5. En se bornant à produire un extrait d’immatriculation au registre national des entreprises de la société qu’il préside, « Outsourcing international », les bilans comptables de ladite entreprise pour les années 2022 et 2023, une attestation de régularité fiscale et différents relevés bancaires au nom de la société, M. A ne démontre pas la nécessité pour lui de venir s’établir en France afin de diriger les activités de sa société, alors au demeurant, ainsi que l’oppose le ministre, l’intéressé bénéficie d’ores et déjà, concomitamment à sa demande, d’un visa d’entrée et de court séjour en France valable jusqu’au 19 février 2026, après avoir obtenu préalablement des visas d’entrée et de long séjour en France sur les périodes du 11 décembre 2019 au 10 décembre 2021 et du 27 janvier 2022 au 26 janvier 2024. Dans ces conditions, c’est sans commettre d’erreur de droit ni d’erreur manifeste d’appréciation que le ministre de l’intérieur et des outre-mer a refusé de délivrer le visa demandé en raison de l’absence de justification par le demandeur de sa volonté de s’établir en France pour exercer une activité professionnelle.
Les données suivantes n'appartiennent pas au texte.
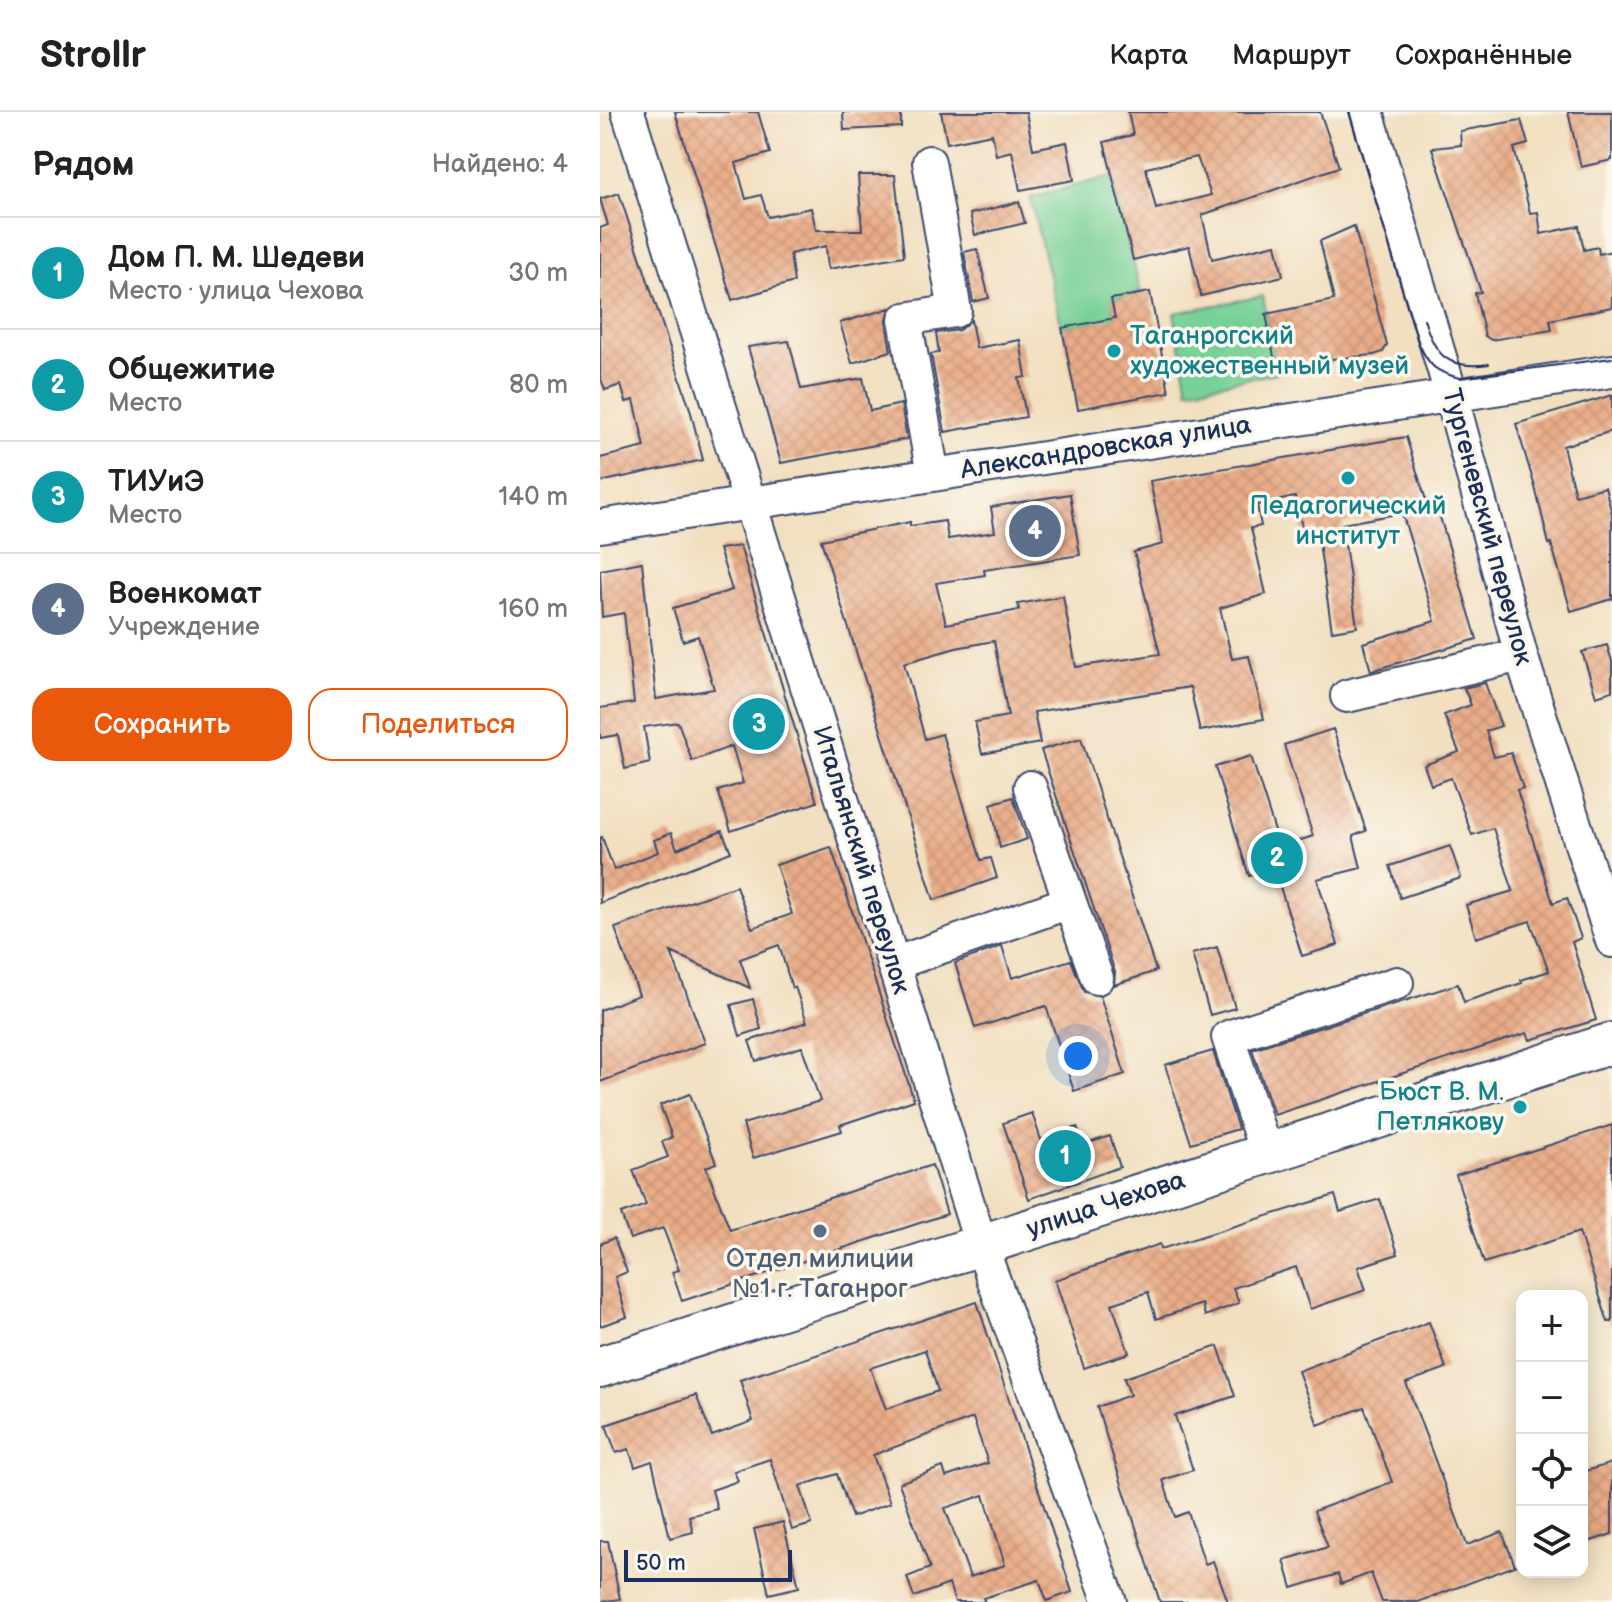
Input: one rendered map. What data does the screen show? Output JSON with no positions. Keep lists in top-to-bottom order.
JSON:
{
  "streets": {
    "main road": ["улица Чехова"],
    "street": ["Александровская улица", "Тургеневский переулок", "Итальянский переулок"]
  },
  "crossings": [
    ["Александровская улица", "Тургеневский переулок"],
    ["Александровская улица", "Итальянский переулок"],
    ["Итальянский переулок", "улица Чехова"]
  ],
  "places": [
    "Таганрогский художественный музей",
    "Педагогический институт",
    "Бюст В. М. Петлякову",
    "Отдел милиции №1 г. Таганрог"
  ],
  "scale_bar": "50 m",
  "page": {
    "header": "Strollr",
    "nav": ["Карта", "Маршрут", "Сохранённые"],
    "heading": ["Рядом", "Найдено: 4"],
    "list": [
      {
        "mark": "1",
        "name": "Дом П. М. Шедеви",
        "note": "Место · улица Чехова",
        "value": "30 m"
      },
      {
        "mark": "2",
        "name": "Общежитие",
        "note": "Место",
        "value": "80 m"
      },
      {
        "mark": "3",
        "name": "ТИУиЭ",
        "note": "Место",
        "value": "140 m"
      },
      {
        "mark": "4",
        "name": "Военкомат",
        "note": "Учреждение",
        "value": "160 m"
      }
    ],
    "pins": [
      "4",
      "3",
      "2",
      "1"
    ],
    "buttons": ["Сохранить", "Поделиться"],
    "map_buttons": ["+", "−"],
    "scale": "50 m"
  }
}
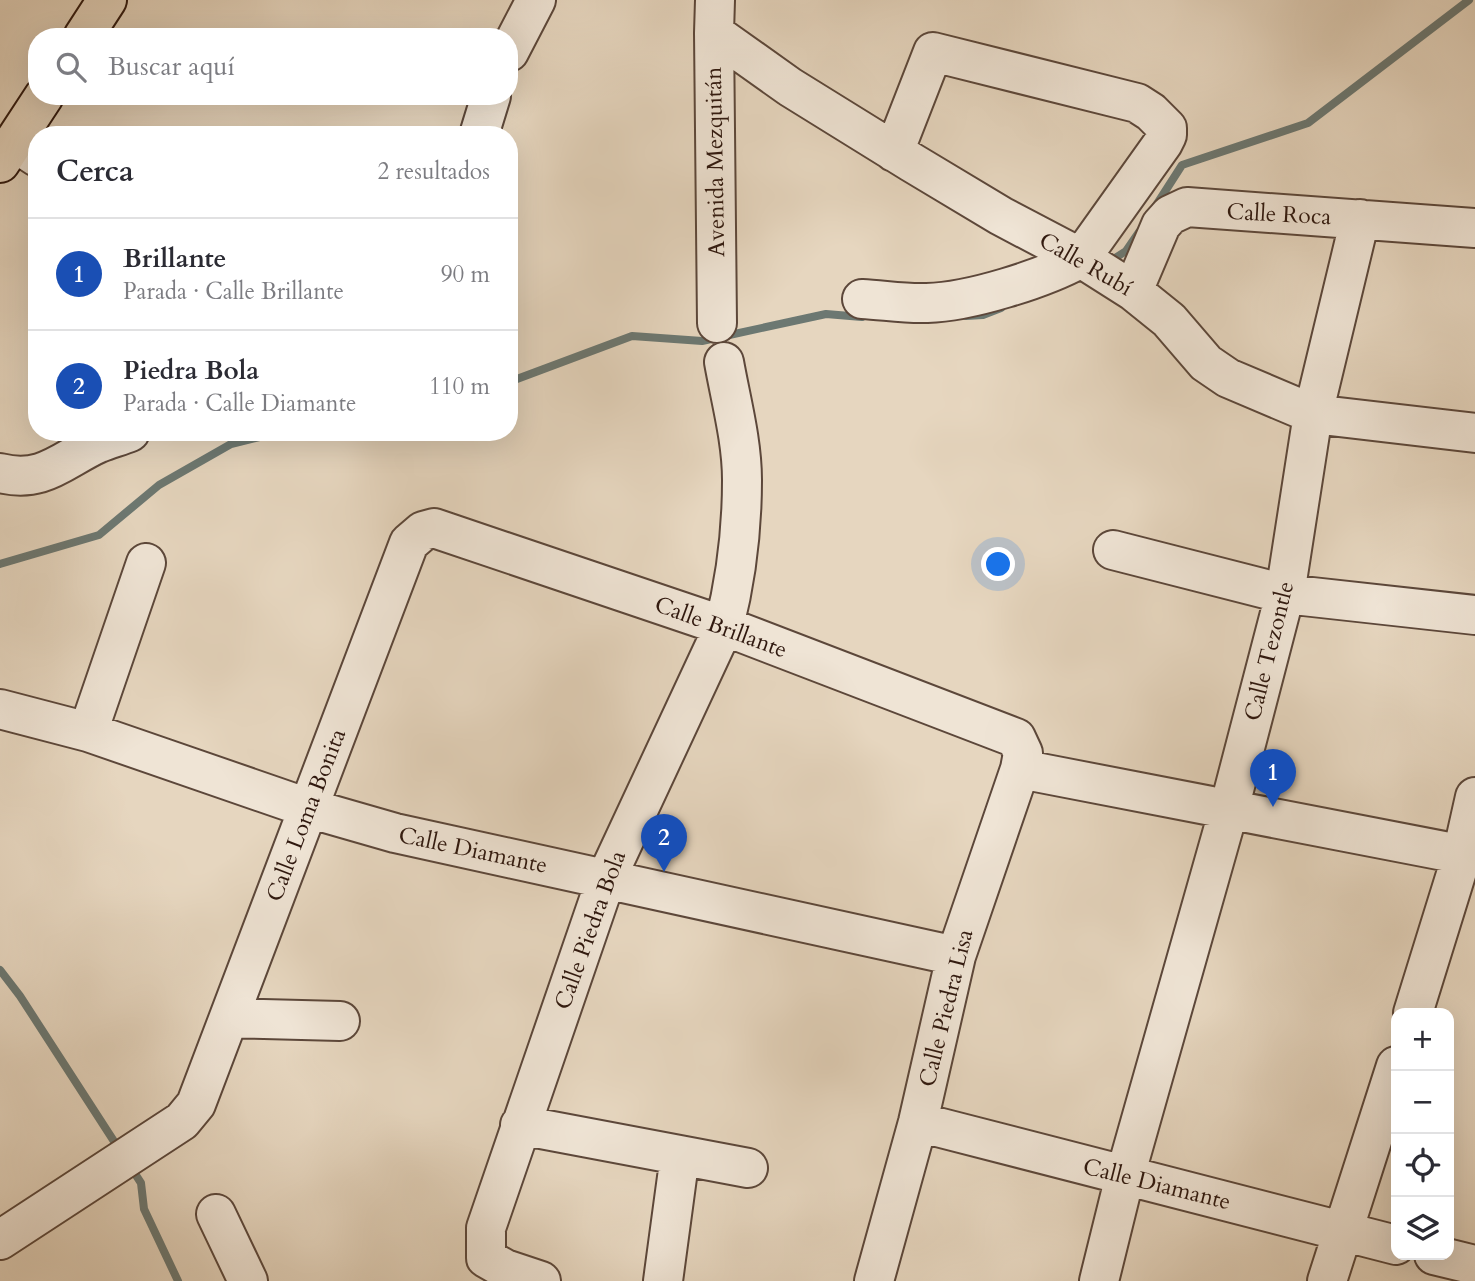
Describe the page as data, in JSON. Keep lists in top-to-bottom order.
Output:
{
  "streets": {
    "street": [
      "Avenida Mezquitán",
      "Calle Roca",
      "Calle Rubí",
      "Calle Brillante",
      "Calle Tezontle",
      "Calle Loma Bonita",
      "Calle Diamante",
      "Calle Piedra Bola",
      "Calle Piedra Lisa"
    ]
  },
  "crossings": [
    ["Avenida Mezquitán", "Calle Rubí"],
    ["Calle Roca", "Calle Rubí"],
    ["Calle Roca", "Calle Tezontle"],
    ["Calle Rubí", "Calle Tezontle"],
    ["Calle Brillante", "Calle Tezontle"],
    ["Calle Brillante", "Calle Loma Bonita"],
    ["Calle Brillante", "Calle Piedra Bola"],
    ["Calle Brillante", "Calle Piedra Lisa"],
    ["Calle Tezontle", "Calle Diamante"],
    ["Calle Loma Bonita", "Calle Diamante"],
    ["Calle Diamante", "Calle Piedra Bola"],
    ["Calle Diamante", "Calle Piedra Lisa"]
  ],
  "page": {
    "search": "Buscar aquí",
    "heading": ["Cerca", "2 resultados"],
    "list": [
      {
        "mark": "1",
        "name": "Brillante",
        "note": "Parada · Calle Brillante",
        "value": "90 m"
      },
      {
        "mark": "2",
        "name": "Piedra Bola",
        "note": "Parada · Calle Diamante",
        "value": "110 m"
      }
    ],
    "pins": ["1", "2"],
    "map_buttons": ["+", "−"]
  }
}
6. Il résulte de tout ce qui précède que la requête de M. A doit être rejetée en toutes ses conclusions.
D E C I D E :
Article 1er : La requête de M. A est rejetée.
Article 2 : Le présent jugement sera notifié à M. B A et au ministre d’Etat, ministre de l’intérieur.
Délibéré après l’audience du 3 juin 2025, à laquelle siégeaient :
M. Bouchardon, premier conseiller faisant fonction de président,
M. Revéreau, premier conseiller,
Mme Moreno, conseillère.
Rendu public par mise à disposition au greffe le 24 juin 2025.
Le rapporteur,
P. REVEREAU
Le premier conseiller faisant fonction de président,
L. BOUCHARDON
La greffière,
S. FOURNIER
La République mande et ordonne au ministre d’Etat, ministre de l’intérieur en ce qui le concerne ou à tous commissaires de justice à ce requis en ce qui concerne les voies de droit commun, contre les parties privées, de pourvoir à l’exécution de la présente décision.